En fait, Popper oppose deux modes de connaissance : celle qui réclame une justification des théories fondée sur des raisons suffisantes (les théories doivent présenter suffisamment d’indices pour prétendre à la vérité) et celle qui réclame une corroboration constante des théories soumises à des tests destinés à les réfuter (les théories sont valides tant qu’elles résistent à ces tests). Dans le premier cas, la science procède par confirmations s’accumulant les unes aux autres ; dans le deuxième, la science procède par tentatives répétées de réfuter ses théories. Dans le premier cas, on ne cesse d’étayer les théories ; dans le deuxième, de les tester. Popper privilégie le deuxième mode de connaissance consistant à ne tenir comme « vraie » une théorie que tant qu’elle résiste aux tests visant à la réfuter. Il ne parle pas de « vérité », qui serait une notion définitive, mais de vérisimilitude, qui serait une approximation provisoire de la vérité. Il délivre de la sorte une légitimation méthodologique au scepticisme qui stipule qu’on n'apporte pas de solution à un problème sans susciter un nouveau problème dont la résolution imprimera son progrès à la connaissance humaine.

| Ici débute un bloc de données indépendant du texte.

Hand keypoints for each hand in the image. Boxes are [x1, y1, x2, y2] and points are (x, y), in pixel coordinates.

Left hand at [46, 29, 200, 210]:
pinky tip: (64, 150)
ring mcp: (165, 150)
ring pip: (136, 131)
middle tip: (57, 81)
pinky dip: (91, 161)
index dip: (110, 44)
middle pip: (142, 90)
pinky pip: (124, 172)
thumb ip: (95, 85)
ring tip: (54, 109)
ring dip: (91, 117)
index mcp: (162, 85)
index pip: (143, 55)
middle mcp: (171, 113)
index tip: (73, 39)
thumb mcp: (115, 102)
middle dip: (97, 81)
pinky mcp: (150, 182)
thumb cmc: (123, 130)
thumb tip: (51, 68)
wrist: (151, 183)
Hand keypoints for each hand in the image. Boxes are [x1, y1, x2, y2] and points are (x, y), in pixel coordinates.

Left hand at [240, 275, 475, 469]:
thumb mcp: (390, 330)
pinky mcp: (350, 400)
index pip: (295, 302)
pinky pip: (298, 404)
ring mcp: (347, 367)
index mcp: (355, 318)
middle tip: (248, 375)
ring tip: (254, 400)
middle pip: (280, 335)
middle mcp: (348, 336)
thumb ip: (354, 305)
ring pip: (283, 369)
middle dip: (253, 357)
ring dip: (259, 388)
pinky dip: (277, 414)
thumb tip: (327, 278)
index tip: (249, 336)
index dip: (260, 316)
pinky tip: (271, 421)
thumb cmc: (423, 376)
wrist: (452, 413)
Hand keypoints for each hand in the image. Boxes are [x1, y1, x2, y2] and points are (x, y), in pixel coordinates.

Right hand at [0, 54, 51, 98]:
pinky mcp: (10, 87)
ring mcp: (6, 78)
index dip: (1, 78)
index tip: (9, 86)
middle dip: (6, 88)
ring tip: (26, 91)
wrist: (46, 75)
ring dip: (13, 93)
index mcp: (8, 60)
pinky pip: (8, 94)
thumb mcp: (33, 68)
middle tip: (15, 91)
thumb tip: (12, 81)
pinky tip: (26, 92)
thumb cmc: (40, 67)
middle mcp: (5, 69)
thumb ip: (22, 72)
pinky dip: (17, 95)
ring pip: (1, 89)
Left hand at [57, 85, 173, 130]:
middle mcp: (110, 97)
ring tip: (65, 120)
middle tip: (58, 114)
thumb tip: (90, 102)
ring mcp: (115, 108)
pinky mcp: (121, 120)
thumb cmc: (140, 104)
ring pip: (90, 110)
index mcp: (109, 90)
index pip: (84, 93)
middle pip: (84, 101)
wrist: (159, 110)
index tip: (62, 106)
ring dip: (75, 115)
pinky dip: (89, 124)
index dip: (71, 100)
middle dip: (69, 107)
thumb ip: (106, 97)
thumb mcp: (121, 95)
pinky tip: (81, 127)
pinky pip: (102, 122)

Popper est plus nuancé que les positivistes du Cercle de Vienne puisqu’il ne s’entend qu’à une connaissance conjecturale qui ne prétendrait qu’à une vérisimilitude d’autant plus grande qu’elle résisterait aux tentatives répétées de l’ébranler. Il récuse toute logique épistémique, essentiellement subjectiviste, qui invoque les connaissances, les croyances, et lui substitue comme une logique du test qui ne s’entend qu’à des essais de corroboration : « car le scientifique... ni ne connaît ni ne croit ». L’épistémologie poppérienne se veut évolutionniste, s’enquérant des conditions et des circonstances de la découverte scientifique et de ses progrès.

Dans certains passages de l’œuvre de Popper, on trouve des signes incontestables d'« hérésie » positiviste, voire de paranoïa d'exclu.